Problem requirements:
Reproduce only the lines of the material below that start at the line containing "potentiële goudhaantje aan" and stop at the line containing "lukt het hen". Keep both end lines.

+++ Available data

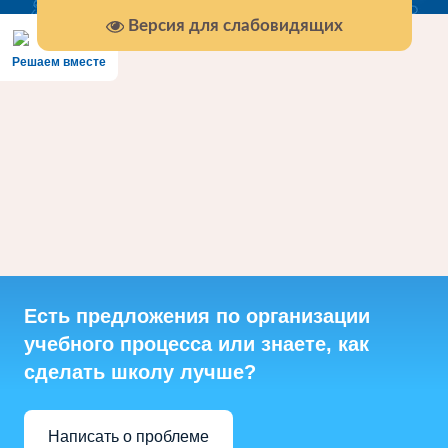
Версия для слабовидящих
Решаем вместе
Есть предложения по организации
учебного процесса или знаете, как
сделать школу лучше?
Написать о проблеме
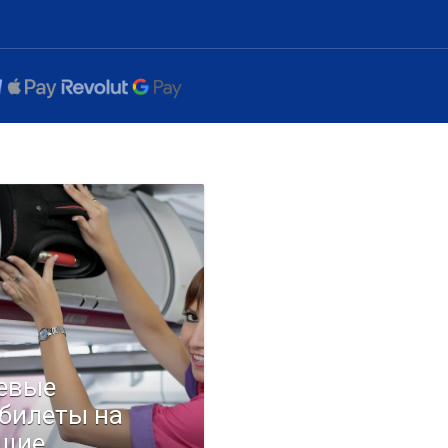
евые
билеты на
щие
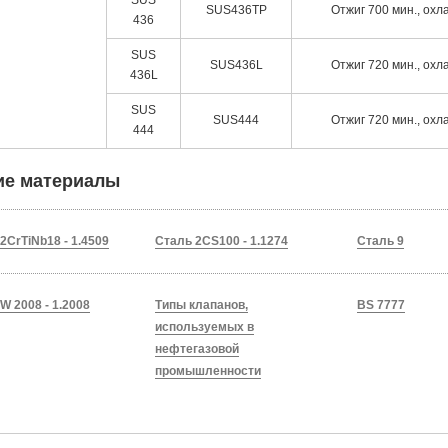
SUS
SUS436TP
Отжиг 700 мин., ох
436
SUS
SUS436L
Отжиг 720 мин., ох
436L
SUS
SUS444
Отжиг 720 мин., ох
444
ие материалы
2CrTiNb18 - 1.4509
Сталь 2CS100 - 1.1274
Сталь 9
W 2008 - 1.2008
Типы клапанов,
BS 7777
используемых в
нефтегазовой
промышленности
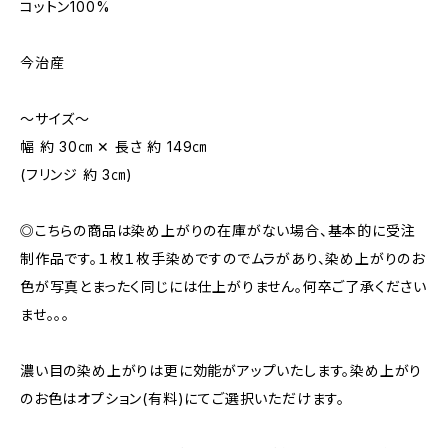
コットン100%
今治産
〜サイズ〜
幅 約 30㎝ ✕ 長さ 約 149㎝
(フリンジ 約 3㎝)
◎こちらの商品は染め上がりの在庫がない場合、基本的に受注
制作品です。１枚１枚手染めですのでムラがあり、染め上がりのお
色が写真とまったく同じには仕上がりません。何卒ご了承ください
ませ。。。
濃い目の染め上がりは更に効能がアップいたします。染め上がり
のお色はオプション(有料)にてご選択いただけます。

++++++
+++ Available data

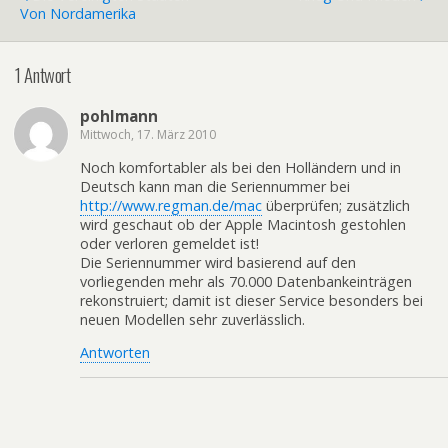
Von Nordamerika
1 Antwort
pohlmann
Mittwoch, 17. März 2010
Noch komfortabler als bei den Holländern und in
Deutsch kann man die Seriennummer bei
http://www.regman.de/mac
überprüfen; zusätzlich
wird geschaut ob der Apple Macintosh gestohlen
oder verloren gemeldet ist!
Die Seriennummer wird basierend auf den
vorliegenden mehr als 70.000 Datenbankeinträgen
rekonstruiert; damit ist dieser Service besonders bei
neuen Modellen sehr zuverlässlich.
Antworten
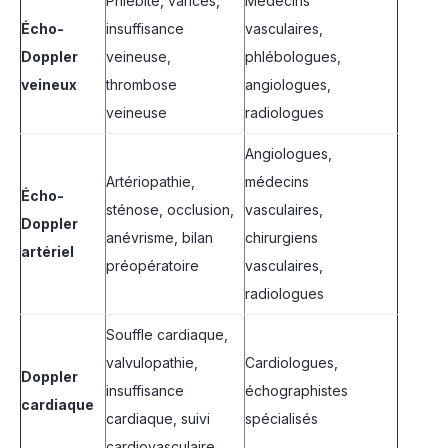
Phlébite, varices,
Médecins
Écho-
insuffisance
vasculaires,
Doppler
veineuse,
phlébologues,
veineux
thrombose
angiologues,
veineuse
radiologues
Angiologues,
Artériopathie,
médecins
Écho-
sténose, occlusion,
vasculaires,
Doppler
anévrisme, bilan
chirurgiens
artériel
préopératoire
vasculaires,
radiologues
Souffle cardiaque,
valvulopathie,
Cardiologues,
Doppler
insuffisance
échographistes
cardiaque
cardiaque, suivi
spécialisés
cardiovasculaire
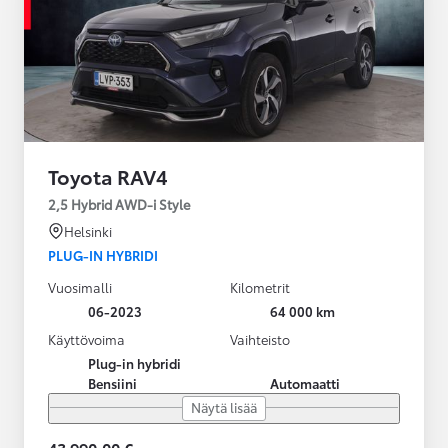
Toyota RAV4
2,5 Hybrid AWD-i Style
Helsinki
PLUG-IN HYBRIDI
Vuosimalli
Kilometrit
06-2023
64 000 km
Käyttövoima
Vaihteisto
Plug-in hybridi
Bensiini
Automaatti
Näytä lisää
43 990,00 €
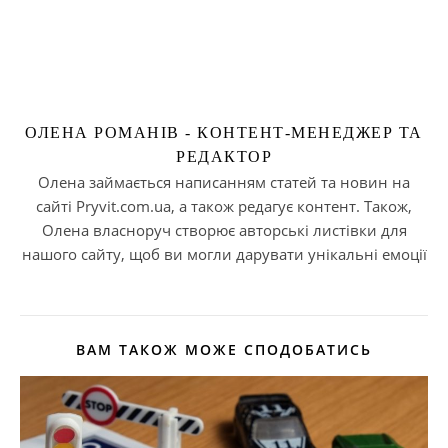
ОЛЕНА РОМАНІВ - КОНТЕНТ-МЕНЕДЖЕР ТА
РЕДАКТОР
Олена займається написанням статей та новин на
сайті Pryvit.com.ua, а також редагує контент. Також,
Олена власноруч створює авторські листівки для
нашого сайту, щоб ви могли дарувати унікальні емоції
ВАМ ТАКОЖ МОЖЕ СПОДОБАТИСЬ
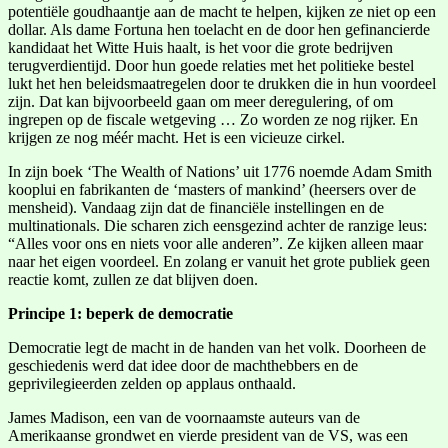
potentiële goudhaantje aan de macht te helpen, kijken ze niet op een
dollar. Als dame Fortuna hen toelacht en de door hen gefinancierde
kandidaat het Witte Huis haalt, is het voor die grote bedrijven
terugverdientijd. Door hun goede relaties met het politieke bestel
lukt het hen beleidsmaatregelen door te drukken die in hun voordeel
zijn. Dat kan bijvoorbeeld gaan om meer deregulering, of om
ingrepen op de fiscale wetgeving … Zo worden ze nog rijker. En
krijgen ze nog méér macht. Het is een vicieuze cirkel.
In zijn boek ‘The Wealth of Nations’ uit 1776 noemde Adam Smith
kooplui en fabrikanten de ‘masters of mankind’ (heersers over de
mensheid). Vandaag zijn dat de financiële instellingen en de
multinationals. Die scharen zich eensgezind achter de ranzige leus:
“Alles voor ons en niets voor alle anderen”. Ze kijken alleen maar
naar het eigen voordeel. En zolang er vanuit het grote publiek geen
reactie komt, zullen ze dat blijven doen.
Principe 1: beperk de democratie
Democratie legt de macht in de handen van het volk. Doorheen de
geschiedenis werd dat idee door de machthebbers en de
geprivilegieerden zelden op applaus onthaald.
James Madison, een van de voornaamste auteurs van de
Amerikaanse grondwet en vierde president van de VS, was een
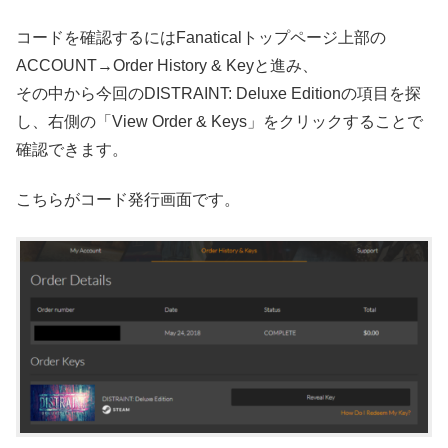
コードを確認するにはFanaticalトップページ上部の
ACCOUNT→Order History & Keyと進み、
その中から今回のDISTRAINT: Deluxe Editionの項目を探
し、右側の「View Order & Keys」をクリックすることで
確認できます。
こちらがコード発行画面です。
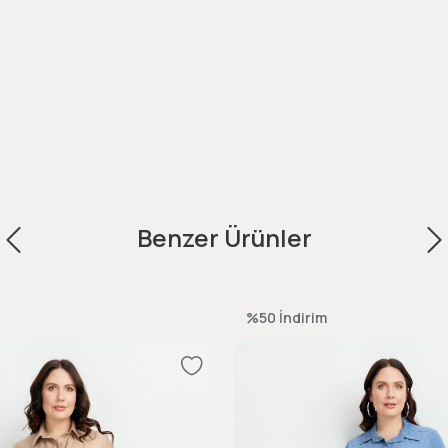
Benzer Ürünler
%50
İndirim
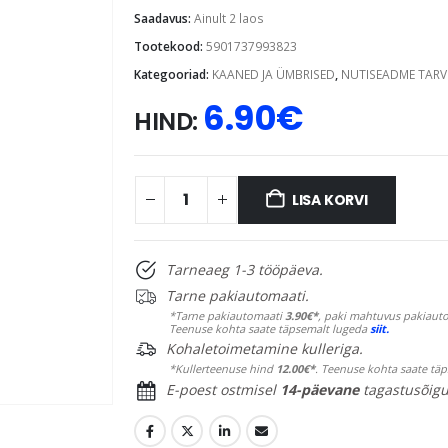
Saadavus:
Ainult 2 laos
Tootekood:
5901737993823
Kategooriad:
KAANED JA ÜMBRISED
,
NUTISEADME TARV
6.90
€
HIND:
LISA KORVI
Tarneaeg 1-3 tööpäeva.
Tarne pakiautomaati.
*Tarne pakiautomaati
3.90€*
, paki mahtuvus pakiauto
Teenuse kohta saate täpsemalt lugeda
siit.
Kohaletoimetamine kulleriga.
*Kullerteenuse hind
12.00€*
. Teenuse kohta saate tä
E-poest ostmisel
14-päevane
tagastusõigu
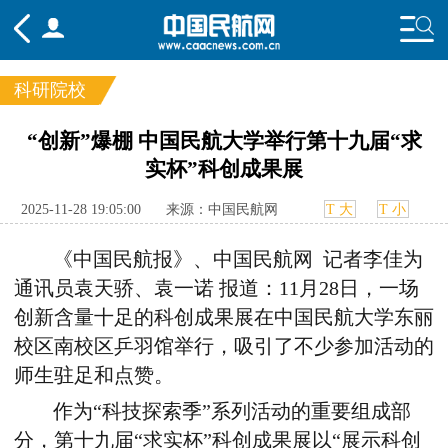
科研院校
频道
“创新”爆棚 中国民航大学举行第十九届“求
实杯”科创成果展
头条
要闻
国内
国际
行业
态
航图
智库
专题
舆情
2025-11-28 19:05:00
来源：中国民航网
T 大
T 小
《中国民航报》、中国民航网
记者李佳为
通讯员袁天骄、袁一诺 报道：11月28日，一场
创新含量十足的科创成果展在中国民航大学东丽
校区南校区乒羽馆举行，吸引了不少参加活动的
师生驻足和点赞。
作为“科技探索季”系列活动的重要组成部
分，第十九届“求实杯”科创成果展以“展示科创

++++++

Reply:
potentiële goudhaantje aan de macht te helpen, kijken ze niet op een
dollar. Als dame Fortuna hen toelacht en de door hen gefinancierde
kandidaat het Witte Huis haalt, is het voor die grote bedrijven
terugverdientijd. Door hun goede relaties met het politieke bestel
lukt het hen beleidsmaatregelen door te drukken die in hun voordeel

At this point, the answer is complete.